Problem to work on → In the listing below, change "sunny" to "bright" and reproduce the text with nothing else altered, leaving out the pictures.

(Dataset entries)
▬▬▬
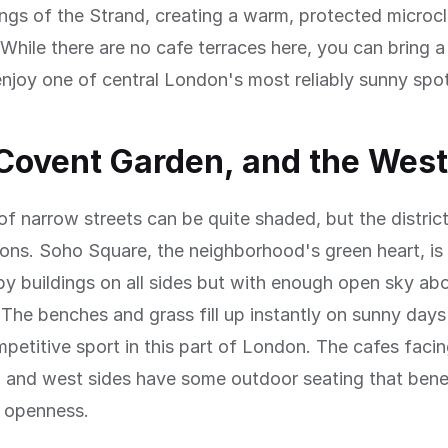
ings of the Strand, creating a warm, protected microc
While there are no cafe terraces here, you can bring 
njoy one of central London's most reliably sunny spo
Covent Garden, and the Wes
of narrow streets can be quite shaded, but the distric
ns. Soho Square, the neighborhood's green heart, is 
y buildings on all sides but with enough open sky ab
The benches and grass fill up instantly on sunny days
mpetitive sport in this part of London. The cafes faci
h and west sides have some outdoor seating that bene
s openness.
▬▬▬
Answer space →
ings of the Strand, creating a warm, protected microc
While there are no cafe terraces here, you can bring 
njoy one of central London's most reliably bright spo
Covent Garden, and the Wes
of narrow streets can be quite shaded, but the distric
ns. Soho Square, the neighborhood's green heart, is 
y buildings on all sides but with enough open sky ab
The benches and grass fill up instantly on bright days
mpetitive sport in this part of London. The cafes faci
h and west sides have some outdoor seating that bene
s openness.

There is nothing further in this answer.